The Innocence of Father Brown HTML version
The Invisible Man
In the cool blue twilight of two steep streets in Camden Town, the shop at the corner, a
confectioner's, glowed like the butt of a cigar. One should rather say, perhaps, like the
butt of a firework, for the light was of many colours and some complexity, broken up by
many mirrors and dancing on many gilt and gaily-coloured cakes and sweetmeats.
Against this one fiery glass were glued the noses of many gutter-snipes, for the
chocolates were all wrapped in those red and gold and green metallic colours which are
almost better than chocolate itself; and the huge white wedding-cake in the window was
somehow at once remote and satisfying, just as if the whole North Pole were good to eat.

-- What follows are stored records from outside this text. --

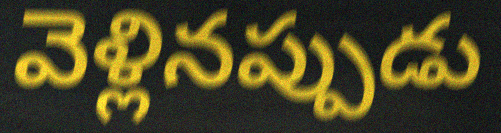
వెళ్లినప్పుడు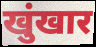
खुंखार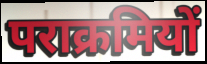
पराक्रमियों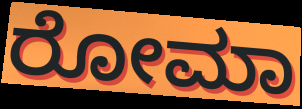
ರೋಮಾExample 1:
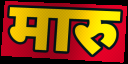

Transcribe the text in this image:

मारु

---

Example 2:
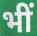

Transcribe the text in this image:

भीं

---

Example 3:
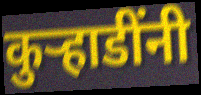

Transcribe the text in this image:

कुर्‍हाडींनी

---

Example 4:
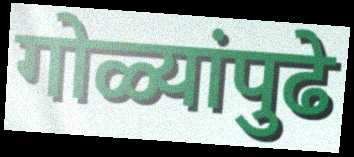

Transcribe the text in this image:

गोळ्यांपुढे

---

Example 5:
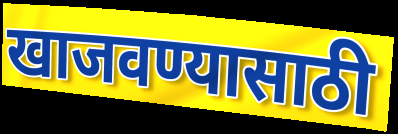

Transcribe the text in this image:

खाजवण्यासाठी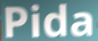
Pida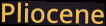
PlioceneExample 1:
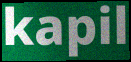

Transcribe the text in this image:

kapil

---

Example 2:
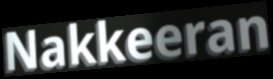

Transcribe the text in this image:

Nakkeeran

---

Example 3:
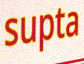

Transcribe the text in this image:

supta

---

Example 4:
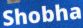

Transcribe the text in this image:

Shobha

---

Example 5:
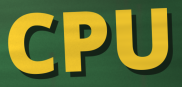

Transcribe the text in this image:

CPU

Such rainbow provocations could naturally collect the youth of the neighbourhood up to
the ages of ten or twelve. But this corner was also attractive to youth at a later stage; and
a young man, not less than twenty-four, was staring into the same shop window. To him,
also, the shop was of fiery charm, but this attraction was not wholly to be explained by
chocolates; which, however, he was far from despising.
He was a tall, burly, red-haired young man, with a resolute face but a listless manner. He
carried under his arm a flat, grey portfolio of black-and-white sketches, which he had
sold with more or less success to publishers ever since his uncle (who was an admiral)

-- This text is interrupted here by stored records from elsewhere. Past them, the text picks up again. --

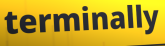
terminallyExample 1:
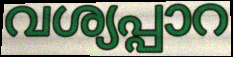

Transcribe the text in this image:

വശ്യപ്പാറ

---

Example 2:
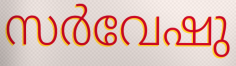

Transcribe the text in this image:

സർവേഷു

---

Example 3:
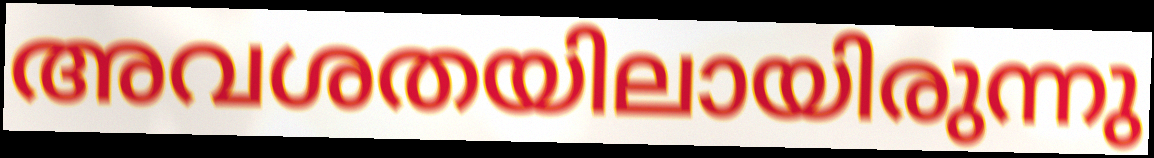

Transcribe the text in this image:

അവശതയിലായിരുന്നു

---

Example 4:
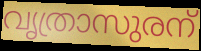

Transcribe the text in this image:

വൃത്രാസുരന്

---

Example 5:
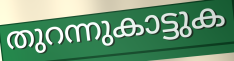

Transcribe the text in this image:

തുറന്നുകാട്ടുക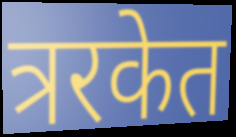
त्ररकेत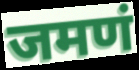
जमणं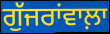
ਗੁੱਜਰਾਂਵਾਲ਼ਾ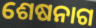
ଶେଷନାଗ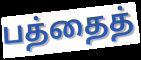
பத்தைத்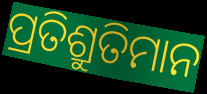
ପ୍ରତିଶ୍ରୁତିମାନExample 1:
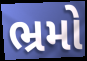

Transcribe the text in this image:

had disinherited him for Socialism, because of a lecture which he had delivered against
that economic theory. His name was John Turnbull Angus.
Entering at last, he walked through the confectioner's shop to the back room, which was a
sort of pastry-cook restaurant, merely raising his hat to the young lady who was serving
there. She was a dark, elegant, alert girl in black, with a high colour and very quick, dark
eyes; and after the ordinary interval she followed him into the inner room to take his
His order was evidently a usual one. "I want, please," he said with precision, "one
halfpenny bun and a small cup of black coffee." An instant before the girl could turn
away he added, "Also, I want you to marry me."
The young lady of the shop stiffened suddenly and said, "Those are jokes I don't allow."
The red-haired young man lifted grey eyes of an unexpected gravity.
"Really and truly," he said, "it's as serious--as serious as the halfpenny bun. It is
expensive, like the bun; one pays for it. It is indigestible, like the bun. It hurts."
The dark young lady had never taken her dark eyes off him, but seemed to be studying
him with almost tragic exactitude. At the end of her scrutiny she had something like the
shadow of a smile, and she sat down in a chair.